Software bugs cost technology providers (e.g., AT&T) billions annually and cause developers to spend roughly 50% of their time on bug resolution. Traditional methods for bug localization often analyze the suspiciousness of code components (e.g., methods, documents) in isolation, overlooking their connections with other components in the codebase. Recent advances in Large Language Models (LLMs) and agentic AI techniques have shown strong potential for code understanding, but still lack causal reasoning during code exploration and struggle to manage growing context effectively, limiting their capability. In this paper, we present a novel agentic technique for bug localization -- CogniGent -- that overcomes the limitations above by leveraging multiple AI agents capable of causal reasoning, call-graph-based root cause analysis and context engineering. It emulates developers-inspired debugging practices (a.k.a., dynamic cognitive debugging) and conducts hypothesis testing to support bug localization. We evaluate CogniGent on a curated dataset of 591 bug reports using three widely adopted performance metrics and compare it against six established baselines from the literature. Experimental results show that our technique consistently outperformed existing traditional and LLM-based techniques, achieving MAP improvements of 23.33-38.57% at the document and method levels. Similar gains were observed in MRR, with increases of 25.14-53.74% at both granularity levels. Statistical significance tests also confirm the superiority of our technique. By addressing the reasoning, dependency, and context limitations, CogniGent advances the state of bug localization, bridging human-like cognition with agentic automation for improved performance.
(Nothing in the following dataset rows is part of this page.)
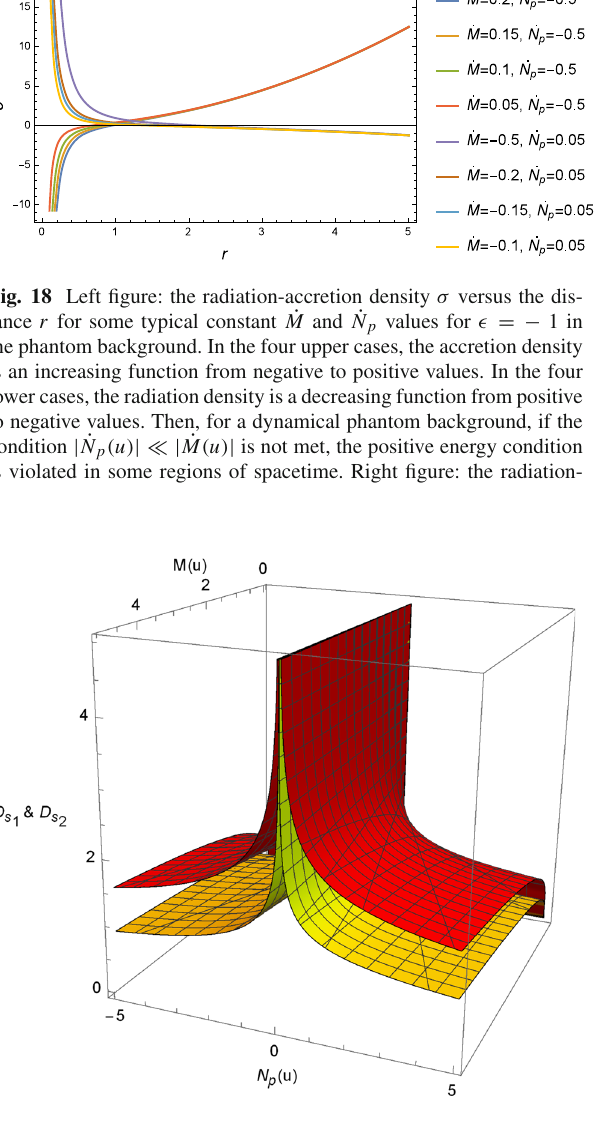
Fig. 19 The variation of D s (yellow plot) and D s (red plot) versus 1 2 typical values of the M ( u ) and N p ( u ) parameters for the phantom back- ground Fig. 20 The variation of R versus typicalvalues of the L and N param- eters in (83) for the phantom background. We have set M = 1 without loss of generality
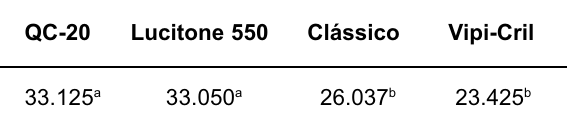
Different letters indicate statistically significant difference (p<0.05).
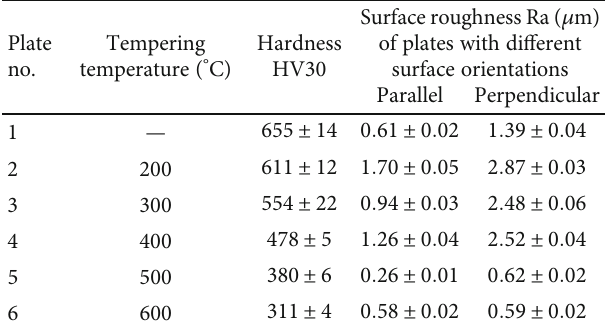
Figure 2: Test stand for measuring the external friction angle of seeds: 1: computer; 2: CPU (central processing unit) converter; 3: stepper motor lifting the arm of the instrument; 4: arm; 5: base of the instrument; 6: friction plate; 7: light receiver; 8: seed; 9: light emitter; 10: LSD display; 11: switch for manually controlling the arm of the instrument; 12: status diode light (on or o ff ); 13: main on/o ff switch. Table 1: Hardness and surface roughness of friction plates ( mean value ± standard deviation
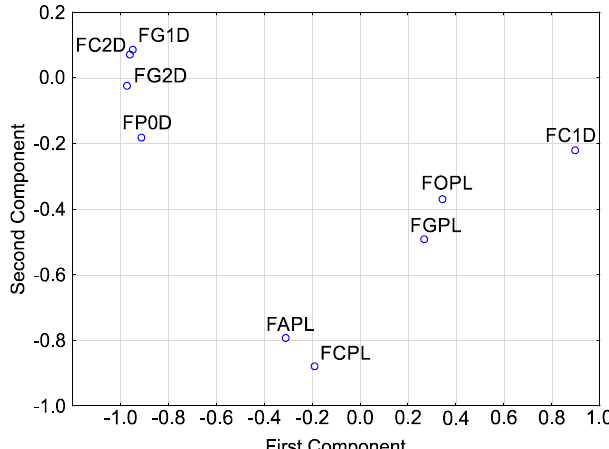
Figure 5. Variability of sensitivity of Fusarium spp. isolates—ordered after cluster analysis (D-Ger- many, PL-Poland.): FC2D— F. culmorum , FG2D— F. graminearum , FG1D— F. graminearum , FC1D— F. culmorum , FCPL— F. culmorum , FP0D— F. poae , FAPL— F. avenaceum , FOPL— F. oxysporum , FGPL— F. graminearum .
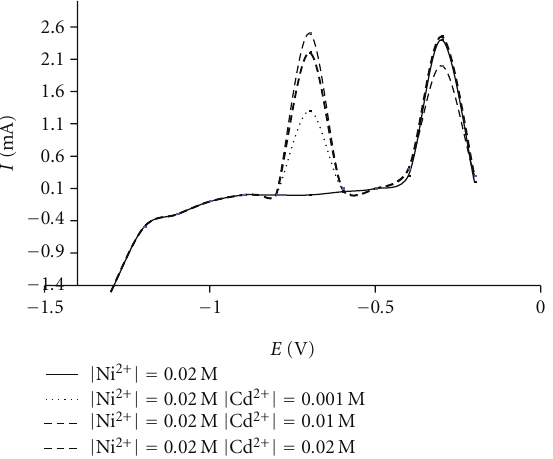
Figure 6: Anodic stripping voltammetry at a scan of 5 mV/s of a metallic solution containing | Na 2 SO 4 | = 0.5 M | H 3 BO 3 | = 0.8M at pH = 3.5.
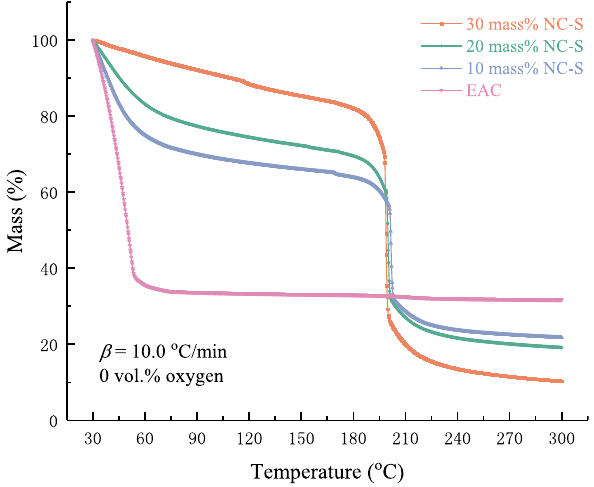
Figure 1. TG curves of EAC and different concentrations of NC-S in an oxygen-free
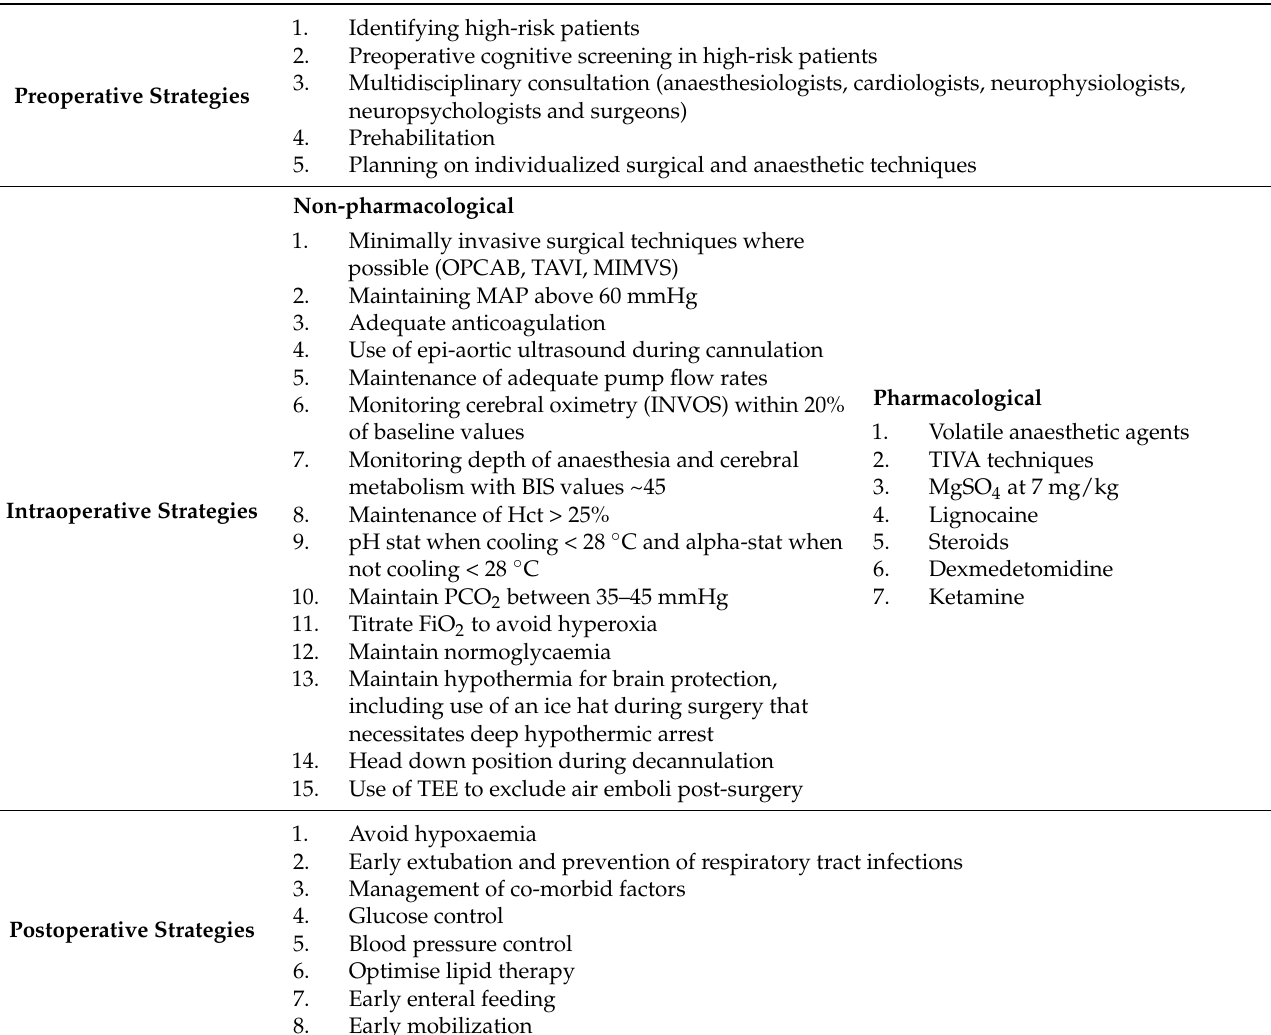
Table 2. Neuroprotection strategies for patients undergoing cardiac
翻译：软件缺陷每年给技术提供商（如AT&T）造成数十亿美元损失，并导致开发者将约50%的时间用于缺陷修复。传统缺陷定位方法通常孤立地分析代码组件（如方法、文档）的可疑度，忽视了它们与代码库中其他组件的关联。尽管大语言模型（LLMs）与代理式AI技术在代码理解方面展现出强大潜力，但在代码探索过程中仍缺乏因果推理能力，且难以有效管理日益增长的上下文，限制了其应用能力。本文提出一种新型代理式缺陷定位技术——CogniGent——该技术通过整合具备因果推理能力、基于调用图的根因分析与上下文工程的多AI代理，克服了上述局限。它模拟了开发者启发的调试实践（即动态认知调试），并通过假设检验来支持缺陷定位。我们在包含591份缺陷报告的精选数据集上评估CogniGent，采用三种广泛采用的性能指标，并与文献中六种成熟基线方法进行对比。实验结果表明，我们的技术在所有传统及基于LLM的技术中均表现更优，在文档和方法层级上实现了23.33-38.57%的平均精度均值（MAP）提升。在平均倒数排名（MRR）指标上同样观察到显著增益，两个粒度层级的提升幅度达25.14-53.74%。统计显著性检验进一步证实了本技术的优越性。通过解决推理、依赖关系与上下文管理的局限性，CogniGent推动了缺陷定位技术的发展，将类人认知与代理自动化相结合，实现了性能的全面提升。